I had an opportunity interview one of my good friends on Retirement Planning For Women. My friend, Beth Siegel, works for a large investment company and has been an investment representative for approximately 20 years +. She gave me an opportunity to interview her and I found that she made an outstanding speaker on advice for women on how to save for their retirement.
Here are the tips and a brief outline from what Siegel had to say about retirement investing for women:
First women must understand that Investing is emotional. It is tied to our mindset and sometimes we don’t plan far enough ahead for very personal reasons that can often be self-defeating. If you are one of those people then seek out advice from other women who have made the retirement decision to plan ahead.
Tie your savings and retirement goals to your personal goals. Examine what you believe your health may (or may not) be and whether or not the swimming or golfing or running a marathon goals are realistic and achievable in your retirement.
The 50-60 age group is deciding if they want to change careers, change their life goals, or stay in what they are doing right now. They are at that midway place in their lives where they are planning for their long-term goals.
Women need 20% more than men to retire because they are living approx. seven years longer than men.
Women tend to invest more conservatively than men because they fear losing their money.
– Instead of fearing losing their money, women REALLY NEED TO focus on whether they will run out of money. Siegel said that this should be their biggest fear instead.
– If you are too conservative with your investing then your savings won’t keep up with inflation.
– You’ll need 7.5-9% per year to retire.
– A diversified portfolio is the best and sticking with that is important!
– Currently, you can look to Social Security to provide about 12% of your retirement income. That’s about a tip for dinner.
– Can you afford to count on living on tip income?

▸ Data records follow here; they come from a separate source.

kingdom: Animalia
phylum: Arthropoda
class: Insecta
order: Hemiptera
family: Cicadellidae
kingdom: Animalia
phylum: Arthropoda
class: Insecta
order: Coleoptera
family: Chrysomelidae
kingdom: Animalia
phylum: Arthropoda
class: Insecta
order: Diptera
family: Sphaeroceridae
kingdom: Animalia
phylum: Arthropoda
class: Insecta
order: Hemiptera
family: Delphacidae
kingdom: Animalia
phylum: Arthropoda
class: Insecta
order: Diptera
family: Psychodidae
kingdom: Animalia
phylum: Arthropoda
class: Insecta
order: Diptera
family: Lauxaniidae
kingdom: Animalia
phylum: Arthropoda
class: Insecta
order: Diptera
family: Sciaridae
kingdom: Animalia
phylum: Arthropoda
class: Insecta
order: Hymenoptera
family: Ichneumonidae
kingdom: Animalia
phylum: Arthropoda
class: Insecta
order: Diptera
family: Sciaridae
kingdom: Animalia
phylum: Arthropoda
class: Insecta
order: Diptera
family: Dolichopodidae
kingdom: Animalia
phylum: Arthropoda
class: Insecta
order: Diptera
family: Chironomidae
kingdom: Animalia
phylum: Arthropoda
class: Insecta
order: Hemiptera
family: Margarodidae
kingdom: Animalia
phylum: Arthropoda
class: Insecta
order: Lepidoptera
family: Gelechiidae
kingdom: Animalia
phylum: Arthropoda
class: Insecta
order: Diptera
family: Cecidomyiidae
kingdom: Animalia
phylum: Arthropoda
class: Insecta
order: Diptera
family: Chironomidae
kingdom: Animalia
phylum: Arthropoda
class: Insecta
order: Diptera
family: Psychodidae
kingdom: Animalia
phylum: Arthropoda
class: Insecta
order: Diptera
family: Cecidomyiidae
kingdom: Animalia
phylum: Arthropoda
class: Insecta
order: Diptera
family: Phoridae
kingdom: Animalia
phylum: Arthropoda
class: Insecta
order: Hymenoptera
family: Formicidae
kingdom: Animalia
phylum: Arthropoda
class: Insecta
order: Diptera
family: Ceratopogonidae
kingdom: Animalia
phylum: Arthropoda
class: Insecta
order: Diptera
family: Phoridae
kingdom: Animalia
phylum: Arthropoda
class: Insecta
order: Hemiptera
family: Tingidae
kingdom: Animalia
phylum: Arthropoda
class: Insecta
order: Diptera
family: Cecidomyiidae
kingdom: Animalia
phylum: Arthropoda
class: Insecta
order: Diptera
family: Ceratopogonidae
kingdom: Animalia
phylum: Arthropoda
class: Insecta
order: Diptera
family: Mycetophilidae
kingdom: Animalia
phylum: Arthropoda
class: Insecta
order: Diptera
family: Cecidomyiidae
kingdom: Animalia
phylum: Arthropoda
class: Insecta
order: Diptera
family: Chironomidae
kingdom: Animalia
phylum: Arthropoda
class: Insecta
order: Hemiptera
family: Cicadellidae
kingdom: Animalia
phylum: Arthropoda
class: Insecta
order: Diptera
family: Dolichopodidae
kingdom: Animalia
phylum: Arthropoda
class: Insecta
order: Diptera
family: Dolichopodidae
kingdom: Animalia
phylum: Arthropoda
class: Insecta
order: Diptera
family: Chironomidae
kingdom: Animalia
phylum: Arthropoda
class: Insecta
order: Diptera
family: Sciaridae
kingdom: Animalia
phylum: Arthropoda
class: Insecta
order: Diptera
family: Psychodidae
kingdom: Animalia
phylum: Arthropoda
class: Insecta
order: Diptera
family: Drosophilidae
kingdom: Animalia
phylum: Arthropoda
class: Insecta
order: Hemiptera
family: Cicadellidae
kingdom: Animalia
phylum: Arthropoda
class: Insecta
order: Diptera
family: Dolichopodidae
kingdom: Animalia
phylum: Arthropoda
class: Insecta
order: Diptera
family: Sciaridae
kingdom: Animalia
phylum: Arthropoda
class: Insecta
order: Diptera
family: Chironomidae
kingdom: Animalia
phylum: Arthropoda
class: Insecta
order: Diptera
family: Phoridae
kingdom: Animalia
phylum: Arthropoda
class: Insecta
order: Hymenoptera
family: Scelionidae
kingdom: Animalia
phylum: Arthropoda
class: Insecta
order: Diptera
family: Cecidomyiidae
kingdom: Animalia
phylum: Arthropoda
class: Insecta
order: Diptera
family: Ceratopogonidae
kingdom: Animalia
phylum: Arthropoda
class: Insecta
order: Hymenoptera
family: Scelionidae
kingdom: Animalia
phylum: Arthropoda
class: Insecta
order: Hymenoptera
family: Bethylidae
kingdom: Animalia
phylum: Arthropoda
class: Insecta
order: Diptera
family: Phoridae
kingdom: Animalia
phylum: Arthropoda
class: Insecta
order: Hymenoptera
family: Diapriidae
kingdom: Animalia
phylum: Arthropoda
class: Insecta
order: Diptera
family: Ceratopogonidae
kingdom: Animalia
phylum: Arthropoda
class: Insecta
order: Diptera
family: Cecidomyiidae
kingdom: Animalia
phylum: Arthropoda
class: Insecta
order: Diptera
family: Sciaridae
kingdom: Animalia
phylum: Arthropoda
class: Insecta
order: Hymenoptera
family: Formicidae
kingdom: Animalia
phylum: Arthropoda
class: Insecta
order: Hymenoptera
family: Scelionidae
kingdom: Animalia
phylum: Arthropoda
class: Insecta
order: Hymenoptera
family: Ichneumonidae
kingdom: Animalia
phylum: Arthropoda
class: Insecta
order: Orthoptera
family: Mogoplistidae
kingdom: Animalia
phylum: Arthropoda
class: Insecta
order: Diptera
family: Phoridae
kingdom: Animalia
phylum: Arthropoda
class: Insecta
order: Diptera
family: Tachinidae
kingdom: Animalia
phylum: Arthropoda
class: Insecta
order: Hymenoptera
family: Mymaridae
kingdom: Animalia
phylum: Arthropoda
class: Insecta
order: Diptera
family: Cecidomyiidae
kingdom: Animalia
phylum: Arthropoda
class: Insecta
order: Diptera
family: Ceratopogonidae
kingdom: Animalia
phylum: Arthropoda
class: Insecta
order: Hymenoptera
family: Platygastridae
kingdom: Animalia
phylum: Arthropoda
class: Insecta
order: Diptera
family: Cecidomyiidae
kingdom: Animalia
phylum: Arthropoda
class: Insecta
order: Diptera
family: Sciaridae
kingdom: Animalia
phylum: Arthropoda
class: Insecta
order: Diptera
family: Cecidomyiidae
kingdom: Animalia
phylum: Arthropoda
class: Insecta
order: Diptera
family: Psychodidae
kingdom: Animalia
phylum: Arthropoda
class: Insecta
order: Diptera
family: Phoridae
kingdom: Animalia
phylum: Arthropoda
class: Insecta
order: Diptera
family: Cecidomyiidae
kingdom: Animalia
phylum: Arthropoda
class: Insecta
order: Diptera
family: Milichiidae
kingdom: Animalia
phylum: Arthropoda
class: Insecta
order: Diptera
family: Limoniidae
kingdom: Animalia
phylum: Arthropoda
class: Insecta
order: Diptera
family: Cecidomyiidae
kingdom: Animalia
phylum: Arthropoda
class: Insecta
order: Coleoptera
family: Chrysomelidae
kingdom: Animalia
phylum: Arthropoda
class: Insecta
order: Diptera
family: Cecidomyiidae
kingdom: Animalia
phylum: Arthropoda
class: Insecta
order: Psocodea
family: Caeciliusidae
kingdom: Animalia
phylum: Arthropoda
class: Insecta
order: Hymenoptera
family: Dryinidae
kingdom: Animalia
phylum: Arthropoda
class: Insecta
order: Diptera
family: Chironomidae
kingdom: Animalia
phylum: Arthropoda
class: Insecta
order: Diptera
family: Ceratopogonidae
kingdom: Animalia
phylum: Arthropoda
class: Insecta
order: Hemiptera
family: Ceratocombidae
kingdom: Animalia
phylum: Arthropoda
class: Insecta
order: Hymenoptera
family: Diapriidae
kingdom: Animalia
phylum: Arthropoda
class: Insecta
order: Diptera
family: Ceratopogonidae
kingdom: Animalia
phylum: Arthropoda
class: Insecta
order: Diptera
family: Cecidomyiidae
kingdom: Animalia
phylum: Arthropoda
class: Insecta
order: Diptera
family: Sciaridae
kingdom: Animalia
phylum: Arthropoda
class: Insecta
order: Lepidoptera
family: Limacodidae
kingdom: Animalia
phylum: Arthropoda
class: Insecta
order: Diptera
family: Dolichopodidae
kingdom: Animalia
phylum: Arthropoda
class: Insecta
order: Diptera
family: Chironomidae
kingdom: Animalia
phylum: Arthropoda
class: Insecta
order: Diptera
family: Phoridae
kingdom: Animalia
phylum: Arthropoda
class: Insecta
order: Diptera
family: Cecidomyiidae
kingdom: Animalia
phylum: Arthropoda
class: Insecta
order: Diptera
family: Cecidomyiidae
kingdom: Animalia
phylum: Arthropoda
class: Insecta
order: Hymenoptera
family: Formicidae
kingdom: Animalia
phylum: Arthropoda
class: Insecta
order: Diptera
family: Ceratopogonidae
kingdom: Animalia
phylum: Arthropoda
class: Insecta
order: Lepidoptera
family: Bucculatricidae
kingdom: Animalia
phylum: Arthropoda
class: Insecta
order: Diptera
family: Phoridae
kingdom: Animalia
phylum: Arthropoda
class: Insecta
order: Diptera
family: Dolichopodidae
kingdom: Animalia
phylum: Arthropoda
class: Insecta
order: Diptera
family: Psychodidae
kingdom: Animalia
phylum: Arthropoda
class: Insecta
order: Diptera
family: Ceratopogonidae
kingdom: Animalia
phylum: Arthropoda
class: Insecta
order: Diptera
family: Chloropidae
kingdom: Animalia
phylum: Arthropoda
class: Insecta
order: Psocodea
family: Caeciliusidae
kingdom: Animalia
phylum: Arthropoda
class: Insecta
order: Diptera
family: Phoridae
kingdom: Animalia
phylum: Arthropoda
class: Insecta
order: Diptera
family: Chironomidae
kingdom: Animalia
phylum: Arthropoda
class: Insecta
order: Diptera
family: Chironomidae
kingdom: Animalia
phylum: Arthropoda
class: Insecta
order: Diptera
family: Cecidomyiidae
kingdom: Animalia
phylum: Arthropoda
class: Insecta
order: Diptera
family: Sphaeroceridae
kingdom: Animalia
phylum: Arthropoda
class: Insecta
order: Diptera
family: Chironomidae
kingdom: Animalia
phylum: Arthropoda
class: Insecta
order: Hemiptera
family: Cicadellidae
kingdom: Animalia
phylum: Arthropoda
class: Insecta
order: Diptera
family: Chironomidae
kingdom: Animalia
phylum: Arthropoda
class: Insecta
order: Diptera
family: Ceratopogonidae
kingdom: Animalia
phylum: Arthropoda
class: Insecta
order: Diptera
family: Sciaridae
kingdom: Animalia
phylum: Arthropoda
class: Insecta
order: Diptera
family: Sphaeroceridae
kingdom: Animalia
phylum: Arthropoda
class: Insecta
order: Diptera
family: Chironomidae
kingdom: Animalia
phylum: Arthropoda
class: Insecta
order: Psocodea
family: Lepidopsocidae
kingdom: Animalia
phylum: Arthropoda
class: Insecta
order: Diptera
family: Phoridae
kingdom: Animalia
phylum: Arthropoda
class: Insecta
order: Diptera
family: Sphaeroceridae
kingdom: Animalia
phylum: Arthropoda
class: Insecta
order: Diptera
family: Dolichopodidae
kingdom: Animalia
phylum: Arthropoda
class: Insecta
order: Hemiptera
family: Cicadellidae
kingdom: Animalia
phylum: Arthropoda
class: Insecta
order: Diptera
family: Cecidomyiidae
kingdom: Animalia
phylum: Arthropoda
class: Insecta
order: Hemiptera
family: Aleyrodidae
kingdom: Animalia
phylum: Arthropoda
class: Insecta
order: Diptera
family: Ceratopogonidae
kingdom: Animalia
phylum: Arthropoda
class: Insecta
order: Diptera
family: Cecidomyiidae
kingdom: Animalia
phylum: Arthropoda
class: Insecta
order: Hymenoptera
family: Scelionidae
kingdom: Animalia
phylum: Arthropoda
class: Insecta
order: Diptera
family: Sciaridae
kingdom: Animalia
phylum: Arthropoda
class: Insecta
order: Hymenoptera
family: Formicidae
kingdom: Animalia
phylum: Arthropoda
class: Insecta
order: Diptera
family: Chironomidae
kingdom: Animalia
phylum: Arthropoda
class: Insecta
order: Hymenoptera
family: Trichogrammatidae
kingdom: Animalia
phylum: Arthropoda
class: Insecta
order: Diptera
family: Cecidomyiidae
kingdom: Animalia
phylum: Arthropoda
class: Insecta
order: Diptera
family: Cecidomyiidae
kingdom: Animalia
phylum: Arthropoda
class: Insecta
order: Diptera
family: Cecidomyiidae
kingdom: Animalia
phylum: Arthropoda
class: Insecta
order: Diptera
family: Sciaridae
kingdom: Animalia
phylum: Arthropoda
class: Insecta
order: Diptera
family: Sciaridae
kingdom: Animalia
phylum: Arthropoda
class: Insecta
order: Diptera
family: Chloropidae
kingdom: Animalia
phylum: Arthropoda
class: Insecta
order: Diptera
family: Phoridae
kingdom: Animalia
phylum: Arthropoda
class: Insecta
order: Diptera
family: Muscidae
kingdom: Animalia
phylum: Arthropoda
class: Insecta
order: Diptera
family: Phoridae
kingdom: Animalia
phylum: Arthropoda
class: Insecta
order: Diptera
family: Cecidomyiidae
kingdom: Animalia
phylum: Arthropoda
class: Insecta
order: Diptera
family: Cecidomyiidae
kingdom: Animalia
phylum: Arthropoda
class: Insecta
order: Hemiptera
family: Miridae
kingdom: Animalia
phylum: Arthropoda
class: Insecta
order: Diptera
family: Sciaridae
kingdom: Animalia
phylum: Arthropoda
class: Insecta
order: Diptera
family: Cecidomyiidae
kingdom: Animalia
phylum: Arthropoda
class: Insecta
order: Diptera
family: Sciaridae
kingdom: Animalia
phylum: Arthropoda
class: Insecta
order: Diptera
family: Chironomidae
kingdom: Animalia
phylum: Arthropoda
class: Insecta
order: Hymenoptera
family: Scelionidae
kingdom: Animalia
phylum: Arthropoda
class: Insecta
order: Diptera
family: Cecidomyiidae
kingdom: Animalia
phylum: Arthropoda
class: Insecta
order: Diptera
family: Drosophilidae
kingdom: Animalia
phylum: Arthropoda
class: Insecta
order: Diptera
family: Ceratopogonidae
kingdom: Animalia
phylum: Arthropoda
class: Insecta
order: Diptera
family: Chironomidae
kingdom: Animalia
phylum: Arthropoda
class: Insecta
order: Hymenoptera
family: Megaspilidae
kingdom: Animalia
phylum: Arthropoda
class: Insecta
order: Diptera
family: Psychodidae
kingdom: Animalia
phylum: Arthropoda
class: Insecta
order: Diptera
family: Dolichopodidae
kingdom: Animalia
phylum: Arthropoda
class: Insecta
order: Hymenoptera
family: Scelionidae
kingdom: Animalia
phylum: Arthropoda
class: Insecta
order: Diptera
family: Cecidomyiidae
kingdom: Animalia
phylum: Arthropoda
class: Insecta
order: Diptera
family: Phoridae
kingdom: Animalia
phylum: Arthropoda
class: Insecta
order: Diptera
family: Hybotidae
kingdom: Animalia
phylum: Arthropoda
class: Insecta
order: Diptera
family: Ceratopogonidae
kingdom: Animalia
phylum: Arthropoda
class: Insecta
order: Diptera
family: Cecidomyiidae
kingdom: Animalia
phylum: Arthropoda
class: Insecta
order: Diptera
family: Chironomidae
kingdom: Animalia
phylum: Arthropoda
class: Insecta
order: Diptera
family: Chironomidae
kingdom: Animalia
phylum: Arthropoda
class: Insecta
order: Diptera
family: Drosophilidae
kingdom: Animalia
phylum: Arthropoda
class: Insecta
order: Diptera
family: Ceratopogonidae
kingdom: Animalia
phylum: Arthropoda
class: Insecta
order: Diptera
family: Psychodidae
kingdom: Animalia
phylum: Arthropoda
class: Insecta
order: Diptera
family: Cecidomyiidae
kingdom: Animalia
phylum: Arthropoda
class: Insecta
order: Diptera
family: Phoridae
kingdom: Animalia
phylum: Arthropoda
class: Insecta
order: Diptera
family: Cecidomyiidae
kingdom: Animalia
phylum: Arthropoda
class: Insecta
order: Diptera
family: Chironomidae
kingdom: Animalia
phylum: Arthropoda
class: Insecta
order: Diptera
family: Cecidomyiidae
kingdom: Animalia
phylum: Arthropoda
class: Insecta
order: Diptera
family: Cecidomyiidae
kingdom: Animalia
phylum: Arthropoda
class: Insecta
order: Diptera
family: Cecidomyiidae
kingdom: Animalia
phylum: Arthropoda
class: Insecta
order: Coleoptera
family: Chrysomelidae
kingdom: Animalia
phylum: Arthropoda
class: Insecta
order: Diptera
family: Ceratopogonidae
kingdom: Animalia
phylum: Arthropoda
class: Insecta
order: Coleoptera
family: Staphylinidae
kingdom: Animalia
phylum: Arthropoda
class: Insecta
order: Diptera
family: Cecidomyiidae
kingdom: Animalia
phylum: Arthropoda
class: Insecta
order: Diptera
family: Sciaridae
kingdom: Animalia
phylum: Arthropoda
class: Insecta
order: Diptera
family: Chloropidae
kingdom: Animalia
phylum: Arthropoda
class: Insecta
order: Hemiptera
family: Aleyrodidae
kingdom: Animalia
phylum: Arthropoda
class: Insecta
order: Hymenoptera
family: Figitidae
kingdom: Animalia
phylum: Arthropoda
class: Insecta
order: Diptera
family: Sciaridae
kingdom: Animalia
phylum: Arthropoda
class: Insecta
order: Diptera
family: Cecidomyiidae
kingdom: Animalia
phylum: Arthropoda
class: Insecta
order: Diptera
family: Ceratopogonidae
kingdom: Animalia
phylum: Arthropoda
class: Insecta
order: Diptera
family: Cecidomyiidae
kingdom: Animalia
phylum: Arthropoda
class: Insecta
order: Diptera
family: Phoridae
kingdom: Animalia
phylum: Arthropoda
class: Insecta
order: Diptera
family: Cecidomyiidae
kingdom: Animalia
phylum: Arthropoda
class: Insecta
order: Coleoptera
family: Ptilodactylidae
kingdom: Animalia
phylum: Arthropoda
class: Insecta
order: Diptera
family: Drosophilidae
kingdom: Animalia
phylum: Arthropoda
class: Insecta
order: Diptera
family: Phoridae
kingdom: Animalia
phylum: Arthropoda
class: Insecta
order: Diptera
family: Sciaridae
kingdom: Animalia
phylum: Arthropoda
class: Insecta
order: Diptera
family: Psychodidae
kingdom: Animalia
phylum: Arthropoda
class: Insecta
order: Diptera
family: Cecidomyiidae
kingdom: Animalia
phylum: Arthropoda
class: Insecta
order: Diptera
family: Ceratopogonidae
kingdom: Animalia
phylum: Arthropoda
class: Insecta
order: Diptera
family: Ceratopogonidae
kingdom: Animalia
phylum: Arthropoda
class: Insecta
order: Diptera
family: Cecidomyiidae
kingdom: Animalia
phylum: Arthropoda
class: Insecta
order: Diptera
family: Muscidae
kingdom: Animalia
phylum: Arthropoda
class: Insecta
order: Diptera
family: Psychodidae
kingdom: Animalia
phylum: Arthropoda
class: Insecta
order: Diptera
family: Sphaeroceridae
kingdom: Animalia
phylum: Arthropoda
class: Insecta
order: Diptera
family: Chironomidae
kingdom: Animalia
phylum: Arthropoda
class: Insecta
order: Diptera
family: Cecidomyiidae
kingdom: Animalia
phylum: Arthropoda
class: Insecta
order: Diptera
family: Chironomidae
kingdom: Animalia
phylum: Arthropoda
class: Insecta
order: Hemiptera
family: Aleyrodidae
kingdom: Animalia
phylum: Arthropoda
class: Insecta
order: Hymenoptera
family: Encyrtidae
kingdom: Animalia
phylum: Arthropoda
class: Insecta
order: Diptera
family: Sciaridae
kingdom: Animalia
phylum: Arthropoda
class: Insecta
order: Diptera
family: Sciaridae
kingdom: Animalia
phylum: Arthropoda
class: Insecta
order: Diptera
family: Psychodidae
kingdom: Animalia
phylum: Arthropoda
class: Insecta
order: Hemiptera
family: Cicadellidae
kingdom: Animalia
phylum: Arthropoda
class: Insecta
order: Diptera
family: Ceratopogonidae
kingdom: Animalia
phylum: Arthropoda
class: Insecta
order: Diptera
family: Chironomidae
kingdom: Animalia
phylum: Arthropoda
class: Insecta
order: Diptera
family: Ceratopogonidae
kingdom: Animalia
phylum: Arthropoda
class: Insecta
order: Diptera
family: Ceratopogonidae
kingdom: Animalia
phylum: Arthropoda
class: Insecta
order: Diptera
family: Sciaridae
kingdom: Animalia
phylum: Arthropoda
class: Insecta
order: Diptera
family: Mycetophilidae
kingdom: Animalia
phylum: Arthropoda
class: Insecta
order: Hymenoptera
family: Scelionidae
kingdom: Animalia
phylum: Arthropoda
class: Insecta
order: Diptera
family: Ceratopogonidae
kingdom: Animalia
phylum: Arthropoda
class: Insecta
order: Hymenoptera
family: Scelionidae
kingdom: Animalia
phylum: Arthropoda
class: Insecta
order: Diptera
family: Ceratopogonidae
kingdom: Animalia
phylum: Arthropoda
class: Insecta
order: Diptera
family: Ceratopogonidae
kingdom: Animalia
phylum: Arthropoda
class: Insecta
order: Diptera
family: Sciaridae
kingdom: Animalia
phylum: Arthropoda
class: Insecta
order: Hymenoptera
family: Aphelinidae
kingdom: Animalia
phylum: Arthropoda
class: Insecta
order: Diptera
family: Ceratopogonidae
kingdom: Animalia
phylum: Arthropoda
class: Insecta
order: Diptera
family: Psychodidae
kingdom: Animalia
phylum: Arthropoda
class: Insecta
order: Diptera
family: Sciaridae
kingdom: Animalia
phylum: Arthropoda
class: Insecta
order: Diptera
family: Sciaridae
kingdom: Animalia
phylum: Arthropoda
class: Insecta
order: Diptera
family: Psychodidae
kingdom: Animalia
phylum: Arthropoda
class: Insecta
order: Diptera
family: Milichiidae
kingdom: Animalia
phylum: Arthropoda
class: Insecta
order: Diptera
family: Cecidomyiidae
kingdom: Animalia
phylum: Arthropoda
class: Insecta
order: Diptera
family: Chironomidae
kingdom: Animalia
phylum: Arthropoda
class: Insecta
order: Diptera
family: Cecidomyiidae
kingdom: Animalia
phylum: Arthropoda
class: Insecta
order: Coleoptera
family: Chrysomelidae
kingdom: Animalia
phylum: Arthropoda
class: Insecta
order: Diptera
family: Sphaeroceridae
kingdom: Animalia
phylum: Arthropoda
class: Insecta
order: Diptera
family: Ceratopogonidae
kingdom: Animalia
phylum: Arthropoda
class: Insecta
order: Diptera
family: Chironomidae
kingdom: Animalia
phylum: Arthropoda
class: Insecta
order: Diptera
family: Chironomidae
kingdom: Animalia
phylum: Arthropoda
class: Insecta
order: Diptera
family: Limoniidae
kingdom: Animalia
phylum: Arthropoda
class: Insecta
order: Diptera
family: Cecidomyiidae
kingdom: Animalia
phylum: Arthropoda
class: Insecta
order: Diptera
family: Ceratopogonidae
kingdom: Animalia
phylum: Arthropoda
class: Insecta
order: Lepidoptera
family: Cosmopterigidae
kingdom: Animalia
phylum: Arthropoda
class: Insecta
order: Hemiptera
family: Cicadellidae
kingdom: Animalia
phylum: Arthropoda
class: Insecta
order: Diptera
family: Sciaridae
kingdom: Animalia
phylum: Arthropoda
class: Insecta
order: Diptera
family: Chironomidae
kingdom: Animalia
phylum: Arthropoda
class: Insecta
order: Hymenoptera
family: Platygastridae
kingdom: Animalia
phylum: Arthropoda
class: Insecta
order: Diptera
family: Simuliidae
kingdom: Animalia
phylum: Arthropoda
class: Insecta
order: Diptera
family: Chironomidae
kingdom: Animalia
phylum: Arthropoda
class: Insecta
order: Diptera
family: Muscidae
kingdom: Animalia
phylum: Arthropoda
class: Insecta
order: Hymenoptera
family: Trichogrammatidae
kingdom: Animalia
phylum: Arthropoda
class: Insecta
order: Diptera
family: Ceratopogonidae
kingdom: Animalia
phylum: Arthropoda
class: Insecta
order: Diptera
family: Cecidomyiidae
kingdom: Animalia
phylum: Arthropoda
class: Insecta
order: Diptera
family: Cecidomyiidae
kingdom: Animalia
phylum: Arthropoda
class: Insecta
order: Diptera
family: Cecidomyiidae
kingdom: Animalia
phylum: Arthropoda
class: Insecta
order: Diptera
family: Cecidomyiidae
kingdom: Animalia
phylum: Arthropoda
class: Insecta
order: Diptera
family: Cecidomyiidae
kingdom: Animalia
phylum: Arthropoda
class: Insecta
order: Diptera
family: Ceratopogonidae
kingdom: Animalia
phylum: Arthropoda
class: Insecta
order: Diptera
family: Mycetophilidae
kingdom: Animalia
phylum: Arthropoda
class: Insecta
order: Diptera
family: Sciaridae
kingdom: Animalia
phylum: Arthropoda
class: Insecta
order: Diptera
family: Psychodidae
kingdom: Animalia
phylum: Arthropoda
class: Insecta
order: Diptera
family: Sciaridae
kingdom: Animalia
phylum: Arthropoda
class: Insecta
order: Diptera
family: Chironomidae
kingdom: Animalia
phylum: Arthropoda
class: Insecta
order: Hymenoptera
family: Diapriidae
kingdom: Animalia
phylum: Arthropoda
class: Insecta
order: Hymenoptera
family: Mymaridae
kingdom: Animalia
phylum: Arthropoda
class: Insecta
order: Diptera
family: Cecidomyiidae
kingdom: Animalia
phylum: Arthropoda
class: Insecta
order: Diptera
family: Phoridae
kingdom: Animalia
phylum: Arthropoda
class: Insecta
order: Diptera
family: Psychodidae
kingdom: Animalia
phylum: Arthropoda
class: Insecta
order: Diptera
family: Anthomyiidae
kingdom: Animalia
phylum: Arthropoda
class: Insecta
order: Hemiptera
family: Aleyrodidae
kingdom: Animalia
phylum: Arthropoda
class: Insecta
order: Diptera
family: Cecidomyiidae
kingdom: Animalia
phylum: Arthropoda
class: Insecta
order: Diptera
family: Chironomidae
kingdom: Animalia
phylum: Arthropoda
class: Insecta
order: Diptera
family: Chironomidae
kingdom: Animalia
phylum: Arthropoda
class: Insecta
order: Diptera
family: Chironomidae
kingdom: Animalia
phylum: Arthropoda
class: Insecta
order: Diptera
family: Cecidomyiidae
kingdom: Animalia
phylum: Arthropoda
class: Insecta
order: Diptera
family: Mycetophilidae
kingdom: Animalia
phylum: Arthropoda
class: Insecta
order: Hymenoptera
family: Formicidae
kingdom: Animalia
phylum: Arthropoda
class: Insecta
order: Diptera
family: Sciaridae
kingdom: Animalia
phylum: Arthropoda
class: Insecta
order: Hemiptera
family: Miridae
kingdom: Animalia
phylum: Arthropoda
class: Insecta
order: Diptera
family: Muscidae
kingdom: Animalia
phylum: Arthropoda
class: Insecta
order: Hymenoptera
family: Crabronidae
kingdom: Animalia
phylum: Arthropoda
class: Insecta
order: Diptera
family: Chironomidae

– Be involved in setting aside money.
Regular IRA – Tax-free, but limitations in contributions are only $6,000.00 per year. If you have a company that pays retirement match, put the max amount in because that is free money to you.
For the self-employed there is opportunity to invest up to $40,000.00 per year from your gross income.
– This is possible because your company puts the money in for you (individual 401K).
– SEP – individual plan is calculated on net income and the savings is less than a 401K.
For employers with employees who work less than 20 hours per week, there are regular 401K options – ask a payroll company or advisor for more information on these plans.
– Safe Harbor Plans avoid age and wage restrictions and you can save the maximum amount of money.
If you have a windfall of money there is no real way to avoid paying taxes on it, so be smart with your goals and what your plans are for that money so that it lasts for you. Seek advice if you really don’t have a clue.
– Be smart about what you get because most people go through a windfall in two years.
– Control your destiny with your good choices.
Siegel told me that she thought that the next bubble would be in commodities, and that real estate investments (in the last 200 years) averaged 5%.
– Don’t try to time the market — Wait it out.
– Most people with a portfolio look better than the market, so don’t watch the market to predict your portfolio.
Siegel informed me that hedge funds will sell their portfolios back to the banks to pay their debt and there were huge corrections that happened in the marketplace as a result. Siegel says that is what was driving the market.
Siegel explained that are three cash strategies:
1. Long-term: If you have long-term goals, have your money working long-term.
2 & 3. Short-Term and Cash Flow: Plan your strategy and work your goals and plans around your lifestyle and what you need and want to happen. Plan for that money.
Siegel highly recommended, “Business Week Magazine,” and the book, “Wall Street Journal Complete Money & Investing guidebook,” by Dave Kansas – Used & new $4.55-$10.00.
And when it comes to retirement planning by watching the news, she had this to say,… “Watch the 6:30 news program on public TV for information, and don’t watch the media hype for money information.” She continued saying, “TV media hype is slanted, biased and mostly (just plain) ignorant.”
So, when you plan for your retirement take these tips into consideration. That way the twenty years you hadn’t planned on getting won’t have you looking for a job at your local fast food restaurant.